Ms. Davis states that her partner and friends all smoke. Bringing the baby's father in for a prenatal visit and a joint counseling session may give the Davises motivation to quit together. Do they want their newborn to be in a household filled with secondhand smoke? Having her significant other's support and possibly even a "quitting buddy," may be all Ms. Davis needs to work towards a smoke-free pregnancy.

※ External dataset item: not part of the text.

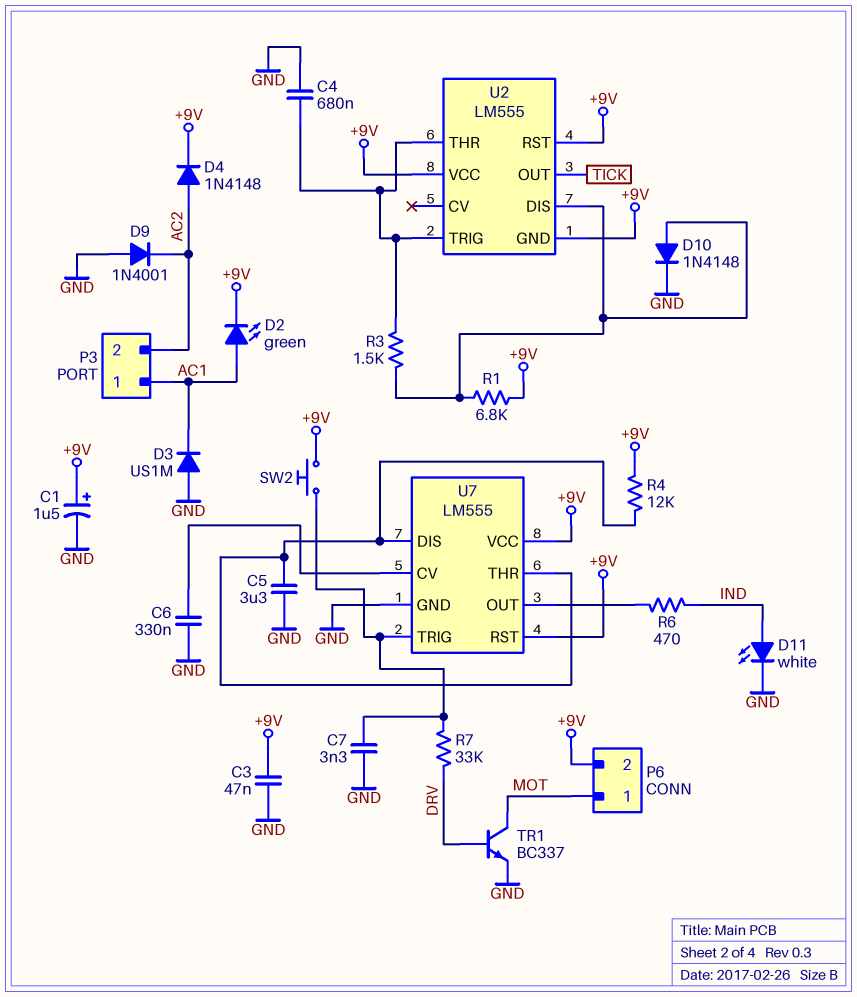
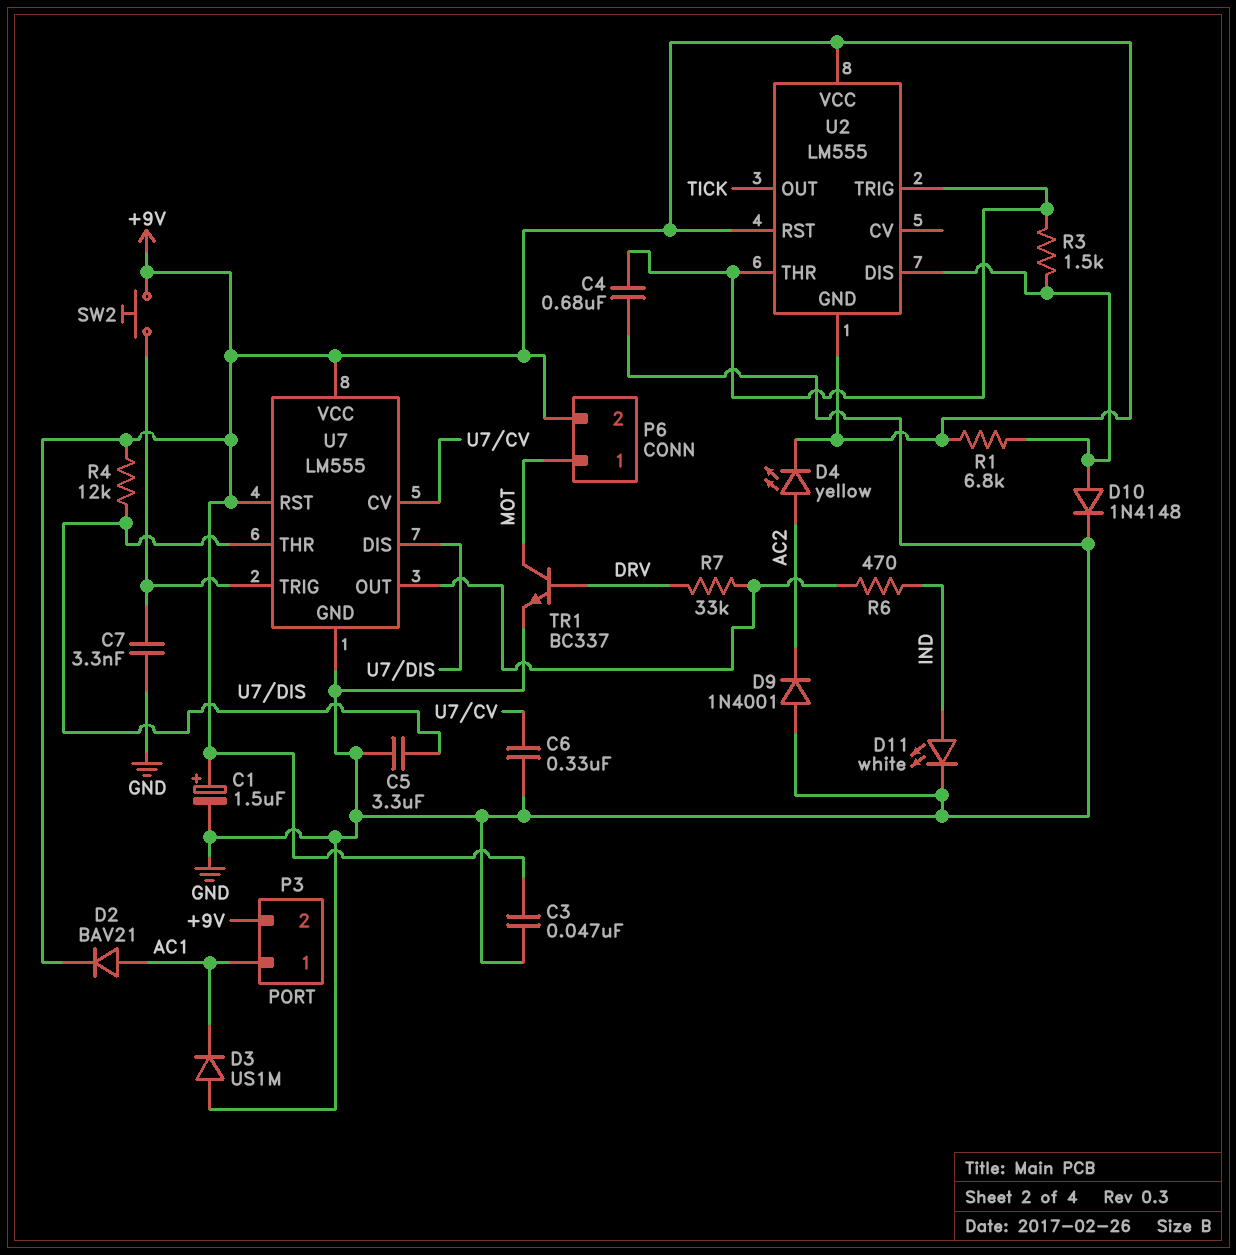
D2: LED green (A AC1, K +9V) -> diode BAV21 (A AC1, K +9V)
D4: diode 1N4148 (A AC2, K +9V) -> LED yellow (A AC2, K +9V)
P3 pin 2: AC2 -> +9V
R7: 33k (DRV, U7/TRIG) -> 33k (DRV, U7/OUT)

Although these cases can be frustrating for a physician, the fundamental goal of optimizing the outcome of the pregnancy should never waver. That said, however, we must also remember that medical knowledge has its limitations and medical judgment is fallible. We may anticipate certain outcomes from certain behaviors, but we never know for sure. It is our responsibility as physicians to counsel, inform, and advise. But the autonomy of the patient must be upheld and respected, even if a woman's autonomous decision seems not to promote our beneficence-based obligations to the fetus. We face difficult dilemmas everyday as physicians, and maternal-fetal conflict is one of the most difficult. We are, however, not the police, nor should we resemble them. In order to champion the health of children, we must champion the rights of the mothers who bear them-and that, as physicians and members of society-is our biggest challenge of all.


  1. Christen AG, Christen JA. The female smoker: from addiction to recovery. Am J Med Sci. 2003;326(4):231-234.
  2. Cunningham FG, Gant NF, Leveno KJ, Gilstrap LC 3rd, Hauth JC, Wenstrom KD. Williams Obstetrics. 22nd ed. New York, NY: McGraw Hill; 2005:209.

  3. American College of Obstetricians and Gynecologists. ACOG Committee Opinion Number 316. Smoking cessation during pregnancy. Obstet Gynecol. 2005;106(4):883-888.

  4. Informed consent. In: American College of Obstetricians and Gynecologists. Ethics in Obstetrics and Gynecology. 2nd ed. Washington, DC: American College of Obstetricians and Gynecologists; 2004:9-17. Accessed July 30, 2007.

  5. American College of Obstetricians and Gynecologists. ACOG Committee Opinion Number 321. Maternal decision making, ethics, and the law. Obstet Gynecol. 2005;106(5 Pt 1):1127-1137.

  6. Minkoff H, Paltrow LM. Melissa Rowland and the rights of pregnant women. Obstet Gynecol. 2004;104(6):1234-1236.
  7. Affidavit in Support of Arrest Warrant D-038033 (Feb. 5, 1992), State v Whitner, No 92-GS-39-670 (SC Ct Gen Sess Pickens County 1992).


Virtual Mentor. 2007;9(9):611-614.



The people and events in this case are fictional. Resemblance to real events or to names of people, living or dead, is entirely coincidental. The viewpoints expressed in this article are those of the author(s) and do not necessarily reflect the views and policies of the AMA.